Other Noteworthy Details

  • Shareholding Structure: The controlling shareholders and directors have no competing interests or significant contracts with the company (other than disclosed related party transactions and the above compliance incident).
  • Share Option (Share Scheme): A share scheme was adopted in March 2024 but no options or awards have yet been granted.
  • Public Float: The company maintained the required minimum 25% public float throughout FY2025.
  • Auditor Change: Crowe (HK) CPA Limited resigned in December 2024, leaving McMillan Woods (Hong Kong) CPA Limited as sole auditor.
  • Future Plans: The Group will focus on expanding cultivation capacity, establishing new geographical facilities, building an organic substrate facility, and upgrading IT systems. These are detailed in the company’s prospectus but are not attributed with specific new capital commitments in this report.
  • No Post-Year-End Events: No significant events after 31 December 2025 that would affect the Group’s financial position or performance have come to the attention of the Board.

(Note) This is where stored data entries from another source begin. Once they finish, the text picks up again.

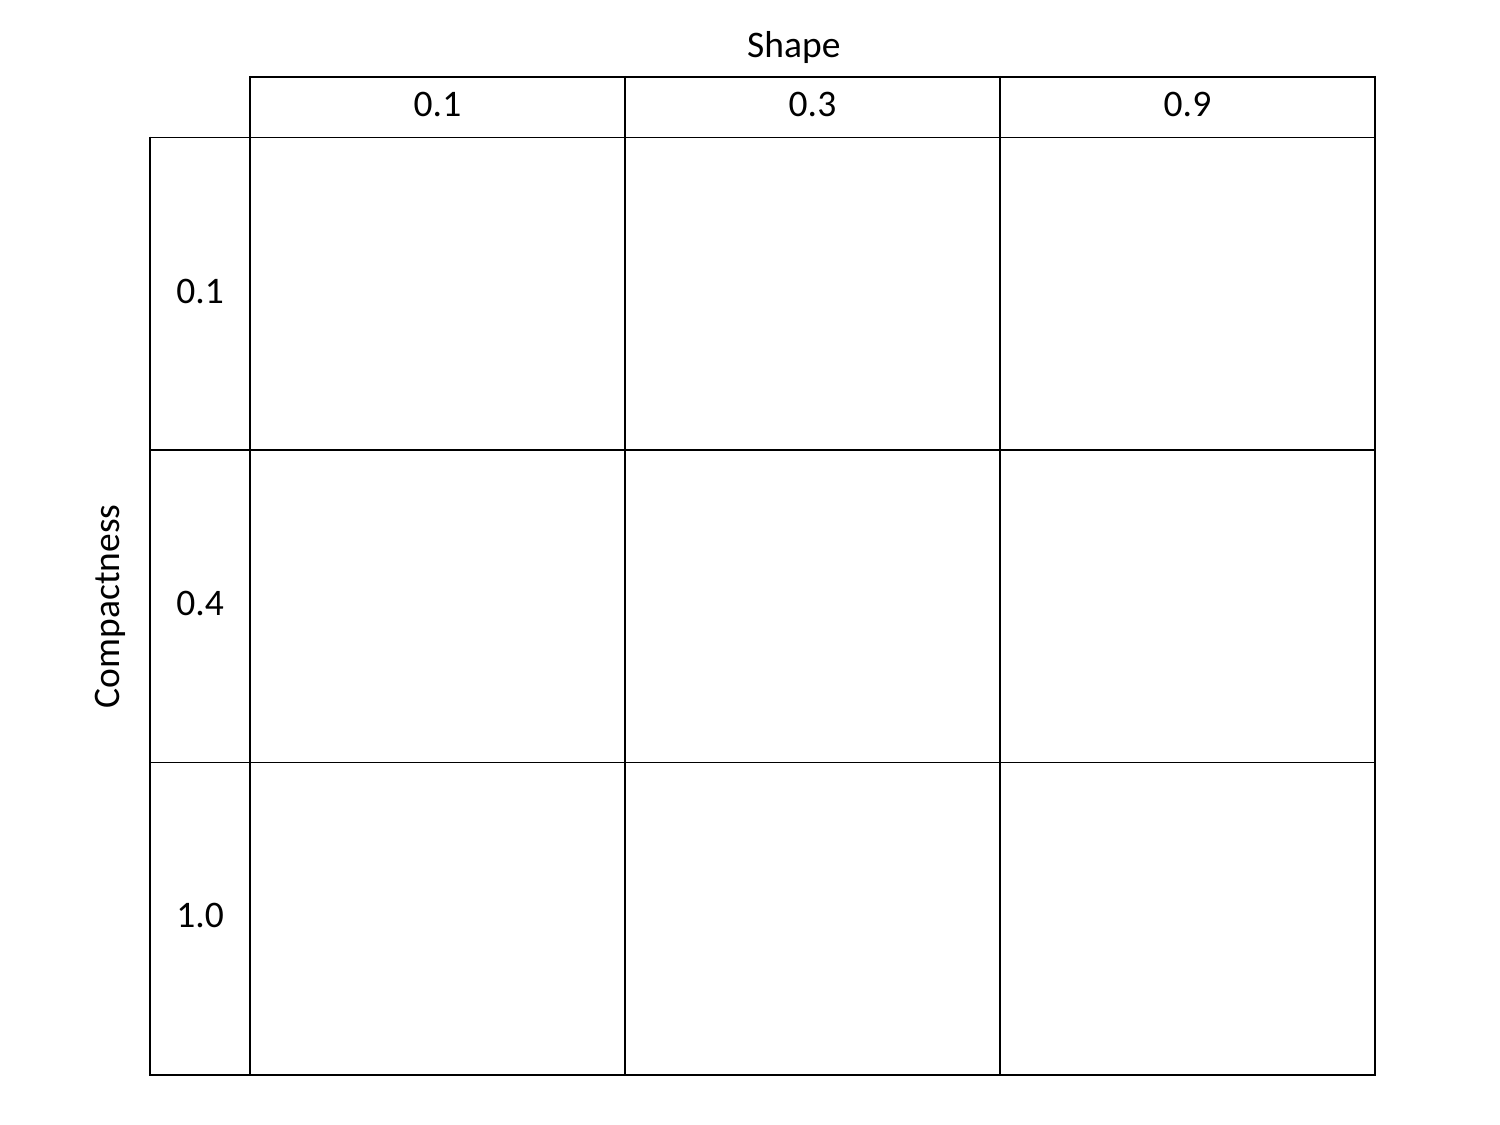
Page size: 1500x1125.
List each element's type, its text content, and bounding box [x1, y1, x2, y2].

table_header 0.1 [151, 138, 249, 449]
table_header 0.9 [1001, 78, 1374, 137]
text_box Compactness [74, 137, 150, 1075]
table_cell [626, 451, 999, 762]
table_cell [1001, 763, 1374, 1074]
table_header [626, 138, 999, 449]
table_header 0.1 [251, 78, 624, 137]
table_cell [1001, 451, 1374, 762]
table_cell [251, 451, 624, 762]
table_cell [251, 763, 624, 1074]
table_header 0.3 [626, 78, 999, 137]
table_header [251, 138, 624, 449]
table_cell [626, 763, 999, 1074]
table_cell 0.4 [151, 451, 249, 762]
table_cell 1.0 [151, 763, 249, 1074]
text_box Shape [474, 12, 1113, 73]
table_header [1001, 138, 1374, 449]
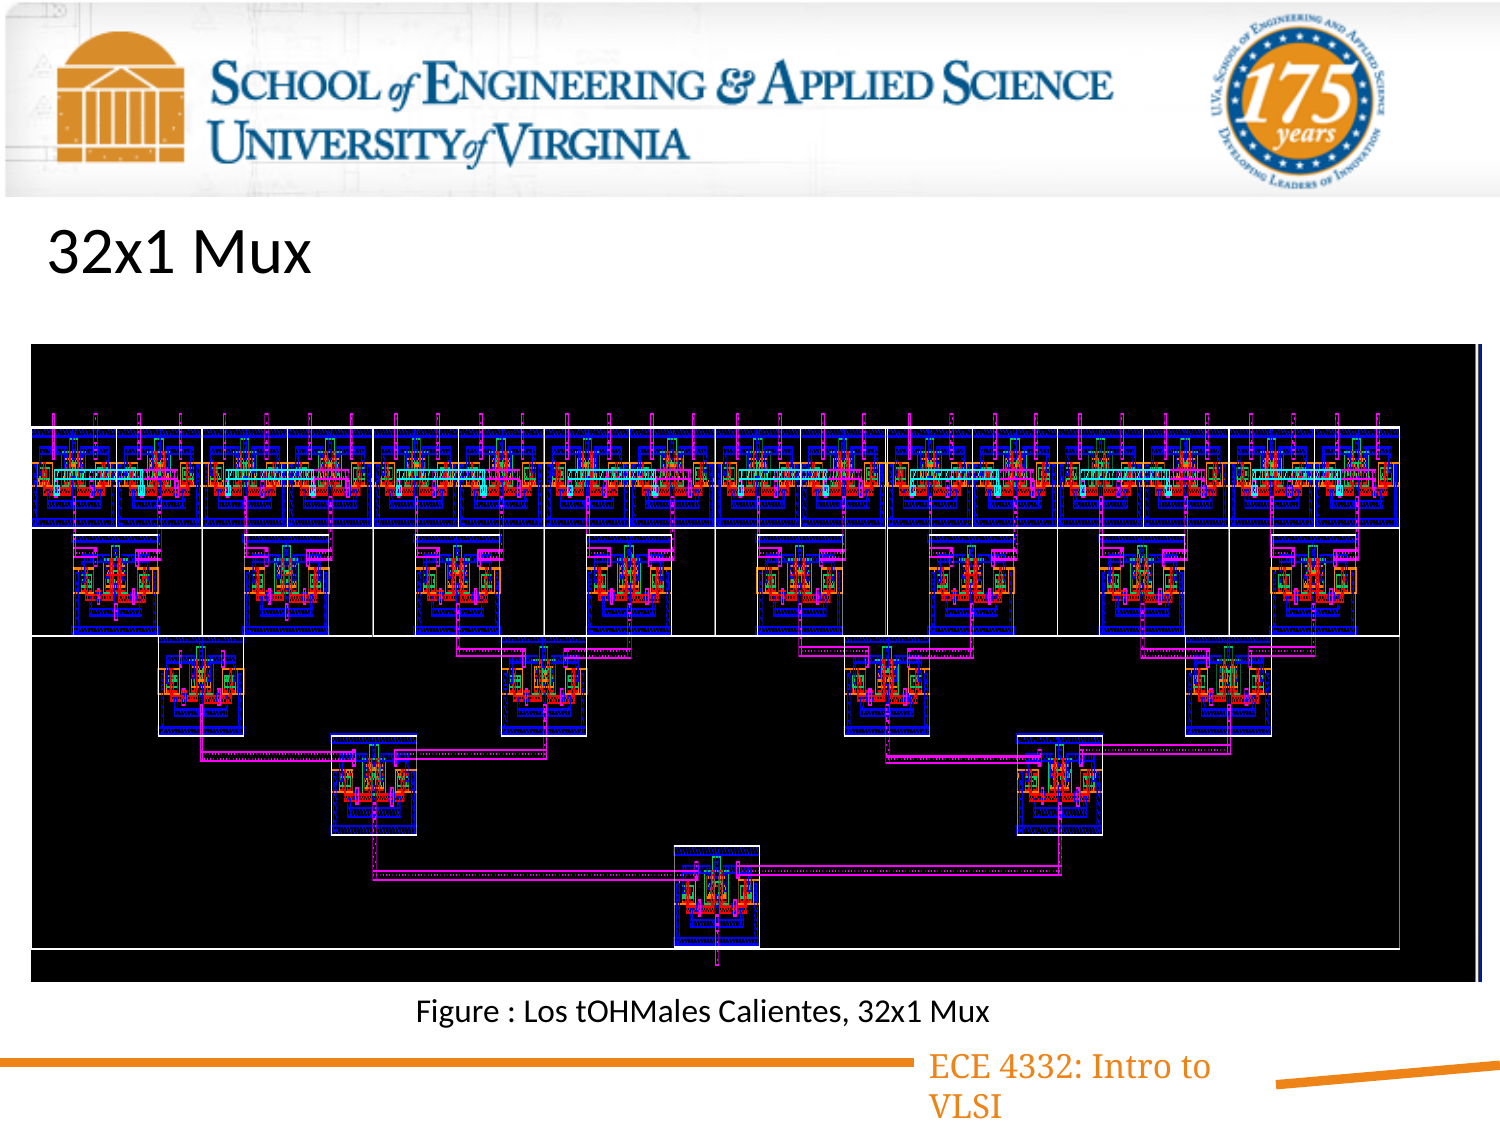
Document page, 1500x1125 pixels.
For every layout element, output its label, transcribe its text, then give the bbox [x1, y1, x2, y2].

text_box Figure : Los tOHMales Calientes, 32x1 Mux [401, 990, 1101, 1037]
picture [0, 0, 1500, 197]
text_box 32x1 Mux [31, 205, 328, 295]
picture [29, 344, 1483, 983]
text_box ECE 4332: Intro to VLSI [914, 1037, 1277, 1125]
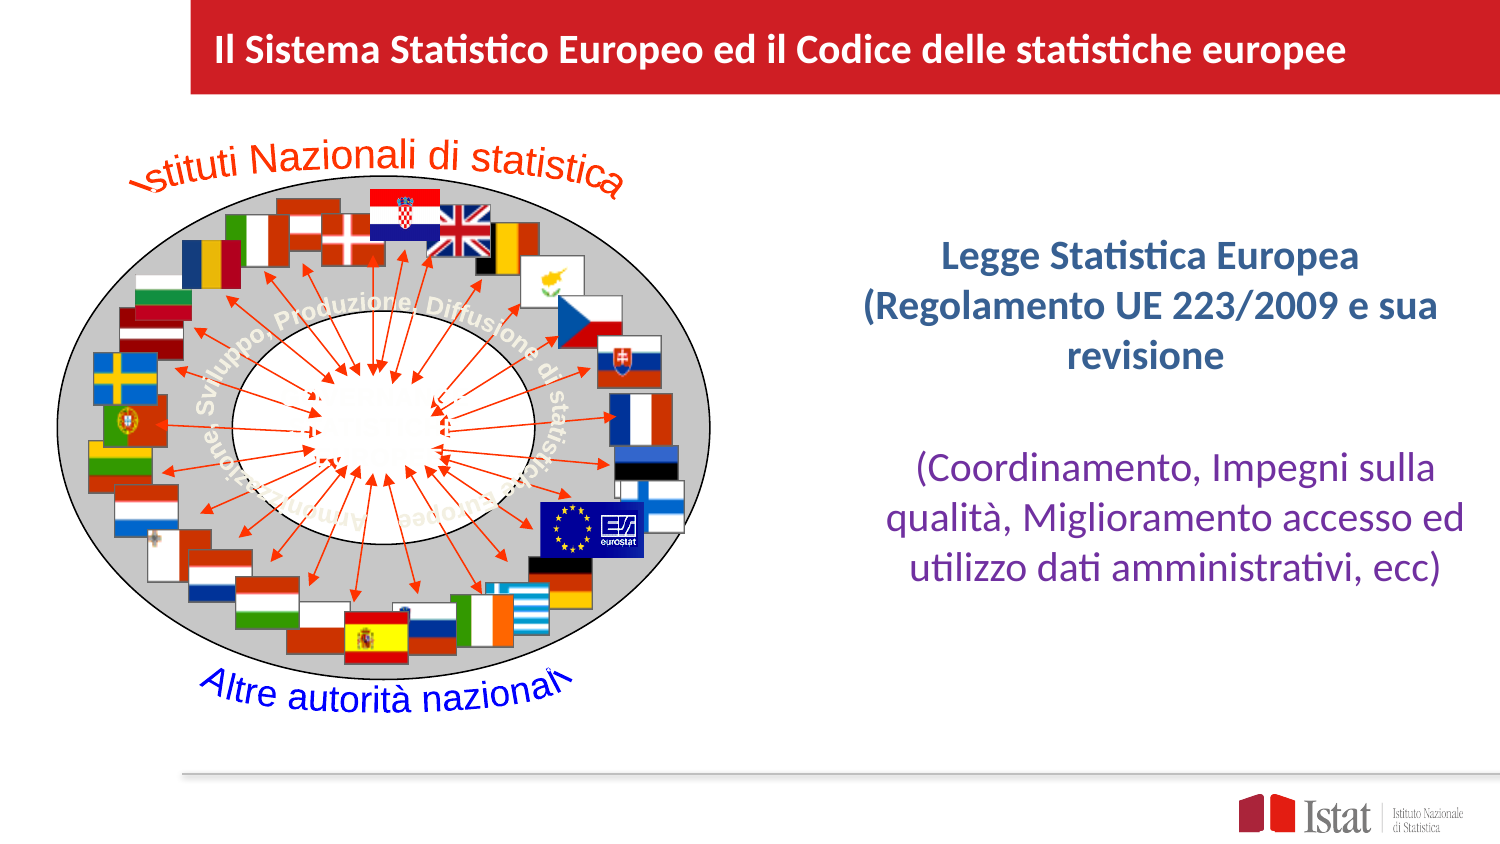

Conclusion and Investor Takeaways

Fujing Holdings delivered another year of profitable growth, with strong improvements in both top-line and bottom-line metrics. The company’s enlarged scale and capital raise support expansion, but investors should note the risks tied to customer and geographical concentration, a recent compliance failure (since addressed), and the lack of a current dividend. These factors may influence share price volatility and investor sentiment, especially in the event of further compliance or concentration-related developments.

The company’s prompt and thorough response to the compliance incident is a positive, but ongoing attention to governance and risk management will remain critical for investor confidence.


Disclaimer: This article is a summary and analysis of Fujing Holdings Co., Limited’s 2025 Annual Report, intended for informational purposes only. It does not constitute investment advice. Investors should read the company’s official filings and consult their professional advisers before making investment decisions. All information is based on the company’s published documents and is believed accurate as of publication, but no warranty is made as to its completeness or accuracy.